(Stored items from a collection)
※
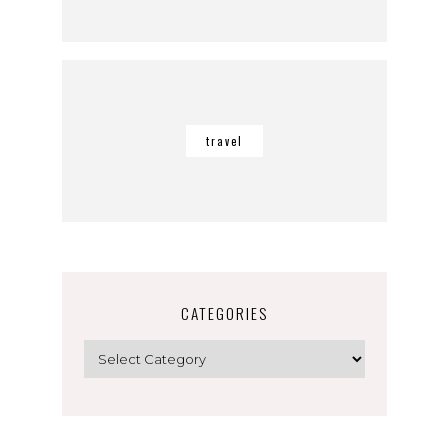
travel
CATEGORIES
Categories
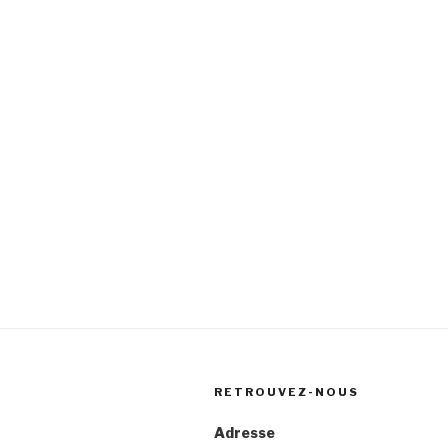
RETROUVEZ-NOUS
Adresse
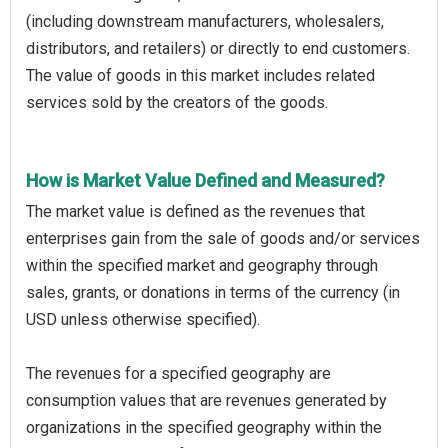
(including downstream manufacturers, wholesalers,
distributors, and retailers) or directly to end customers.
The value of goods in this market includes related
services sold by the creators of the goods.
How is Market Value Defined and Measured?
The market value is defined as the revenues that
enterprises gain from the sale of goods and/or services
within the specified market and geography through
sales, grants, or donations in terms of the currency (in
USD unless otherwise specified).
The revenues for a specified geography are
consumption values that are revenues generated by
organizations in the specified geography within the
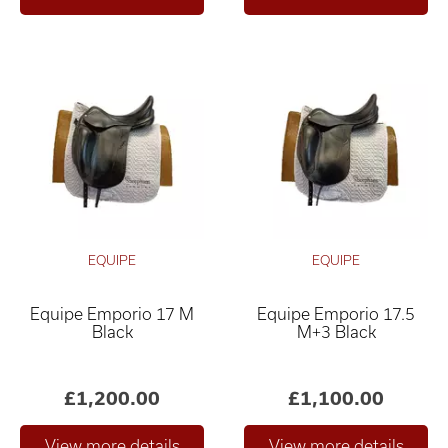
EQUIPE
EQUIPE
Equipe Emporio 17 M
Equipe Emporio 17.5
Black
M+3 Black
£1,200.00
£1,100.00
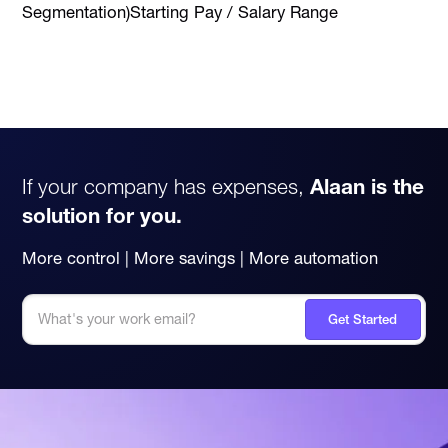
Segmentation)Starting Pay / Salary Range
If your company has expenses,
Alaan is the
solution for you.
More control | More savings | More automation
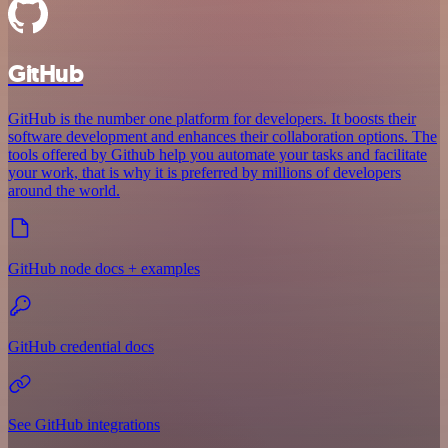
GitHub
GitHub is the number one platform for developers. It boosts their
software development and enhances their collaboration options. The
tools offered by Github help you automate your tasks and facilitate
your work, that is why it is preferred by millions of developers
around the world.
GitHub node docs + examples
GitHub credential docs
See GitHub integrations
※
What should appear is an exact copy of the lines from the one containing "solution for you." through the last line of the records above, pictures excluded.

solution for you.
More control | More savings | More automation
GitHub
GitHub is the number one platform for developers. It boosts their
software development and enhances their collaboration options. The
tools offered by Github help you automate your tasks and facilitate
your work, that is why it is preferred by millions of developers
around the world.
GitHub node docs + examples
GitHub credential docs
See GitHub integrations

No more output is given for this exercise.